Thursday 22 July 2010

Drawing Laboratory - Gatley Primary School





In January 2010 I was commissioned by Creative partnerships to work in collaboration with Matt Cahill to take up a residency within the school.It was very open as to how we might engage with the curriculum teams to facilitate a creative learning process. Working two days a week for a six month period, Matt and I decided that it was each of our drawing practices which was a ready subject for collaboration. We came upon the idea of creating a drawing laboratory, a space in which the children could explore and investigate subjects that they were working on in the classrooms.


The process began organically whereby we led some workshops in the classroom to enable the children to begin to produce imagery -using mono- printing techniques we started with the theme of dinosaur.
Matt led a workshop on expressive mark - making and that is where it took off.

We had a small empty room in the school in which to work and this was our base. We brought the children in to use the source material they had already generated.

They used their own and others drawings. Collaging, photo-copying, overdrawing, over- printing, they instigated and decided where and how images were put together.

They made connections on all levels, thematic, technical and intuitive. Drawings inspired drawings, imagery generated new imagery.

Curriculum themes explored were poilitical art - The Murals of Derry, healthy eating, trees, web camera on a bird box which fell under maths, literacy, humanities, science.

Once the initial installation was finished we began all over again. This time however, using snippets of selected imagery to create large screens for screen printing.

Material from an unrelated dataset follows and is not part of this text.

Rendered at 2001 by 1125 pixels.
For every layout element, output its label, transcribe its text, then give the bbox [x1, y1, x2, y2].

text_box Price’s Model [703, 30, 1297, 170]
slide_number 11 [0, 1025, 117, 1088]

We wallpapered the walls with the help of year 6 top set maths who did the important job of measuring out the paper to recover the walls.

An important question which floated in and out of our heads was this: Who does imagery belong to? Can we be sole authors and does it matter if we appropriate images? The children themselves asked these questions. The head of the woman above began as a small doodle by a year six girl called Maria, it was then taken on by a year 2 boy ( pictured above ) who photocopied it and enlarged it and stuck these part together. This was then made into a screen which was printed as a pattern, see below.

We taught the pupils how to screen print. They experimented playing with shape and texture, over laying prints, trying out different compositions.

Space changes with powerful screen printed images.

Finally we brought the teachers into the space and facilitated them to respond to the installation. This was so that they could then go on with their year groups to work inot the prints and drawings and continually develop the space whilst enabling them use it a resource to explore new topics.